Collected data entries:
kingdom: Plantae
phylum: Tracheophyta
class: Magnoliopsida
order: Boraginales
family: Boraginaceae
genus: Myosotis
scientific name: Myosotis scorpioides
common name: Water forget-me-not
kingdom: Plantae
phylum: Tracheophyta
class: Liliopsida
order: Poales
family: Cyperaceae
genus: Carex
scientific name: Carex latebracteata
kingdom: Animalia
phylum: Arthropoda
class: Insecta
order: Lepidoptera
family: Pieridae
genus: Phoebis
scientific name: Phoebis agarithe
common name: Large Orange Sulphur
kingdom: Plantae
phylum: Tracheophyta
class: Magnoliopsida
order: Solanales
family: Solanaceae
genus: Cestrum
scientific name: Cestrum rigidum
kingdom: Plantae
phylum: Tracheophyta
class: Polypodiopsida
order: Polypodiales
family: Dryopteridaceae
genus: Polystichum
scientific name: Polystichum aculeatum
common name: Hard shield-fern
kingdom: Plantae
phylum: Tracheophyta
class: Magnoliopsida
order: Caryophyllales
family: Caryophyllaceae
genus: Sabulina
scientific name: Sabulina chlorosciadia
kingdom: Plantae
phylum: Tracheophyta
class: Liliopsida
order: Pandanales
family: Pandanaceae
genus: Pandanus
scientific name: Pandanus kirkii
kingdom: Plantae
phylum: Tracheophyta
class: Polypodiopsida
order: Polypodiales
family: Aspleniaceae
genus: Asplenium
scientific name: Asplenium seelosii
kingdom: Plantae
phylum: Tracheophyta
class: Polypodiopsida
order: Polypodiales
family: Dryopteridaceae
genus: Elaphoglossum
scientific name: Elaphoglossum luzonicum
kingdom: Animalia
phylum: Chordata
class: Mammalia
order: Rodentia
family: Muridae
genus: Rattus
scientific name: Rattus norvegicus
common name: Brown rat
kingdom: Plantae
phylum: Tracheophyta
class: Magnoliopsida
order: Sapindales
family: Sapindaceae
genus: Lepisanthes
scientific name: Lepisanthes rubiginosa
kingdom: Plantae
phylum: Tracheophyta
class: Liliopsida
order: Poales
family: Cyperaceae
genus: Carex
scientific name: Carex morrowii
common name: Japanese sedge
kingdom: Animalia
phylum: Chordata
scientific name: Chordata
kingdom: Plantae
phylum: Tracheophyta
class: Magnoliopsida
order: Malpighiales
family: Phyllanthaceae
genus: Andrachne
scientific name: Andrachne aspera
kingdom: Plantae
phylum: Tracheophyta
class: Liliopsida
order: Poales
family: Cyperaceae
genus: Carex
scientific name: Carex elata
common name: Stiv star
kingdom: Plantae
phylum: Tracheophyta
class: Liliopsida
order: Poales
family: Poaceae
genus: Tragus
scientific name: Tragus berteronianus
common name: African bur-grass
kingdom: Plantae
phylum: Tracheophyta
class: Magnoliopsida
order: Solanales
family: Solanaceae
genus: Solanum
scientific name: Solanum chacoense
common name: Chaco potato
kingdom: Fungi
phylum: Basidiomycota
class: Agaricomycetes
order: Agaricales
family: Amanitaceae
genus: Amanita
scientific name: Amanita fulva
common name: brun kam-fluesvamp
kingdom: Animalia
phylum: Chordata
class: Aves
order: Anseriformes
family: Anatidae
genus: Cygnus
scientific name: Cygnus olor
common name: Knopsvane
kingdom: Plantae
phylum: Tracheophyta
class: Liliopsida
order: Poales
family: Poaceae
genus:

→ DIRECTIONS FOR THIS TASK: Can you lay out all the entries above as a Markdown table, with the columns "Row" for the row number and "Line" for each line, skipping any blank lines?

→ THE ANSWER:
| Row | Line |
|---|---|
| 1 | kingdom: Plantae |
| 2 | phylum: Tracheophyta |
| 3 | class: Magnoliopsida |
| 4 | order: Boraginales |
| 5 | family: Boraginaceae |
| 6 | genus: Myosotis |
| 7 | scientific name: Myosotis scorpioides |
| 8 | common name: Water forget-me-not |
| 9 | kingdom: Plantae |
| 10 | phylum: Tracheophyta |
| 11 | class: Liliopsida |
| 12 | order: Poales |
| 13 | family: Cyperaceae |
| 14 | genus: Carex |
| 15 | scientific name: Carex latebracteata |
| 16 | kingdom: Animalia |
| 17 | phylum: Arthropoda |
| 18 | class: Insecta |
| 19 | order: Lepidoptera |
| 20 | family: Pieridae |
| 21 | genus: Phoebis |
| 22 | scientific name: Phoebis agarithe |
| 23 | common name: Large Orange Sulphur |
| 24 | kingdom: Plantae |
| 25 | phylum: Tracheophyta |
| 26 | class: Magnoliopsida |
| 27 | order: Solanales |
| 28 | family: Solanaceae |
| 29 | genus: Cestrum |
| 30 | scientific name: Cestrum rigidum |
| 31 | kingdom: Plantae |
| 32 | phylum: Tracheophyta |
| 33 | class: Polypodiopsida |
| 34 | order: Polypodiales |
| 35 | family: Dryopteridaceae |
| 36 | genus: Polystichum |
| 37 | scientific name: Polystichum aculeatum |
| 38 | common name: Hard shield-fern |
| 39 | kingdom: Plantae |
| 40 | phylum: Tracheophyta |
| 41 | class: Magnoliopsida |
| 42 | order: Caryophyllales |
| 43 | family: Caryophyllaceae |
| 44 | genus: Sabulina |
| 45 | scientific name: Sabulina chlorosciadia |
| 46 | kingdom: Plantae |
| 47 | phylum: Tracheophyta |
| 48 | class: Liliopsida |
| 49 | order: Pandanales |
| 50 | family: Pandanaceae |
| 51 | genus: Pandanus |
| 52 | scientific name: Pandanus kirkii |
| 53 | kingdom: Plantae |
| 54 | phylum: Tracheophyta |
| 55 | class: Polypodiopsida |
| 56 | order: Polypodiales |
| 57 | family: Aspleniaceae |
| 58 | genus: Asplenium |
| 59 | scientific name: Asplenium seelosii |
| 60 | kingdom: Plantae |
| 61 | phylum: Tracheophyta |
| 62 | class: Polypodiopsida |
| 63 | order: Polypodiales |
| 64 | family: Dryopteridaceae |
| 65 | genus: Elaphoglossum |
| 66 | scientific name: Elaphoglossum luzonicum |
| 67 | kingdom: Animalia |
| 68 | phylum: Chordata |
| 69 | class: Mammalia |
| 70 | order: Rodentia |
| 71 | family: Muridae |
| 72 | genus: Rattus |
| 73 | scientific name: Rattus norvegicus |
| 74 | common name: Brown rat |
| 75 | kingdom: Plantae |
| 76 | phylum: Tracheophyta |
| 77 | class: Magnoliopsida |
| 78 | order: Sapindales |
| 79 | family: Sapindaceae |
| 80 | genus: Lepisanthes |
| 81 | scientific name: Lepisanthes rubiginosa |
| 82 | kingdom: Plantae |
| 83 | phylum: Tracheophyta |
| 84 | class: Liliopsida |
| 85 | order: Poales |
| 86 | family: Cyperaceae |
| 87 | genus: Carex |
| 88 | scientific name: Carex morrowii |
| 89 | common name: Japanese sedge |
| 90 | kingdom: Animalia |
| 91 | phylum: Chordata |
| 92 | scientific name: Chordata |
| 93 | kingdom: Plantae |
| 94 | phylum: Tracheophyta |
| 95 | class: Magnoliopsida |
| 96 | order: Malpighiales |
| 97 | family: Phyllanthaceae |
| 98 | genus: Andrachne |
| 99 | scientific name: Andrachne aspera |
| 100 | kingdom: Plantae |
| 101 | phylum: Tracheophyta |
| 102 | class: Liliopsida |
| 103 | order: Poales |
| 104 | family: Cyperaceae |
| 105 | genus: Carex |
| 106 | scientific name: Carex elata |
| 107 | common name: Stiv star |
| 108 | kingdom: Plantae |
| 109 | phylum: Tracheophyta |
| 110 | class: Liliopsida |
| 111 | order: Poales |
| 112 | family: Poaceae |
| 113 | genus: Tragus |
| 114 | scientific name: Tragus berteronianus |
| 115 | common name: African bur-grass |
| 116 | kingdom: Plantae |
| 117 | phylum: Tracheophyta |
| 118 | class: Magnoliopsida |
| 119 | order: Solanales |
| 120 | family: Solanaceae |
| 121 | genus: Solanum |
| 122 | scientific name: Solanum chacoense |
| 123 | common name: Chaco potato |
| 124 | kingdom: Fungi |
| 125 | phylum: Basidiomycota |
| 126 | class: Agaricomycetes |
| 127 | order: Agaricales |
| 128 | family: Amanitaceae |
| 129 | genus: Amanita |
| 130 | scientific name: Amanita fulva |
| 131 | common name: brun kam-fluesvamp |
| 132 | kingdom: Animalia |
| 133 | phylum: Chordata |
| 134 | class: Aves |
| 135 | order: Anseriformes |
| 136 | family: Anatidae |
| 137 | genus: Cygnus |
| 138 | scientific name: Cygnus olor |
| 139 | common name: Knopsvane |
| 140 | kingdom: Plantae |
| 141 | phylum: Tracheophyta |
| 142 | class: Liliopsida |
| 143 | order: Poales |
| 144 | family: Poaceae |
| 145 | genus: |